These are the letters of my father, Robert Tighe, who served in Company B, 51st Armored Infantry Battalion, 4th Armored Division—part of Patton’s spearhead through Europe. He wrote home often. Near the end of his life, he went through his belongings and organized what he wanted to leave behind. Among them were two folders, labeled “Me and World War II” and “Me and the Holocaust.” These are the letters that were in those folders.
The letters move between the ordinary and the terrible: requests for cookies and razor blades alongside encounters that would stay with him for the rest of his life. He writes of a young man from Luxembourg who had escaped a German forced labor camp near Peenemünde—where Wernher von Braun’s team was developing the V-2 rocket—and survived for years in hiding in a cave. In April 1945, as the Third Army pushed deeper into central Germany, he tries to describe what he witnessed at Ohrdruf and Buchenwald concentration camps. “These things I have seen with my own eyes,” he writes. “I didn’t read it in a magazine—I saw it.”

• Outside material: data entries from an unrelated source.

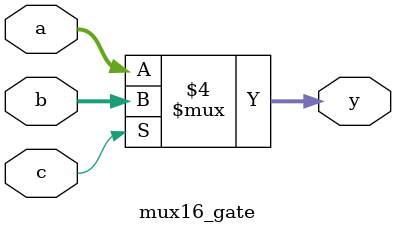
<source format=v>
/*And gate*/

module mux16_gate (
    input wire [15:0] a,
    input wire [15:0] b,
    input wire c,
    output reg [15:0] y
);
    always @(*) begin
        if (c == 0) begin
            y = a;
        end
        else begin
            y = b;
        end
    end

endmodule
</source>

After the surrender, the letters continue. Life in occupied Germany slows but does not settle—boredom, rationing, shortages, and the strange routines of peacetime soldiering. He chases all over Germany in search of a friend badly wounded in the final days of the war. He drives to a nearby town to hear Glenn Miller’s AEF band, writing, “In that time I was home.” He attends a U.S.O. show with Jack Benny and Ingrid Bergman, and enjoys his first Coca-Cola since leaving the States—even though it was warm, flat, and watered down. On leave in Switzerland, he steps into a world untouched by destruction. And he tries to make sense of it all, including through conversations with a boy raised in the Hitler Youth who became his “shadow,” and with whom he remained in contact after the war.
The letters are scanned from the originals and transcribed, with photographs and historical materials presented alongside them.
Transcriptions supported by the Transkribus Handwriting and Text Recognition system.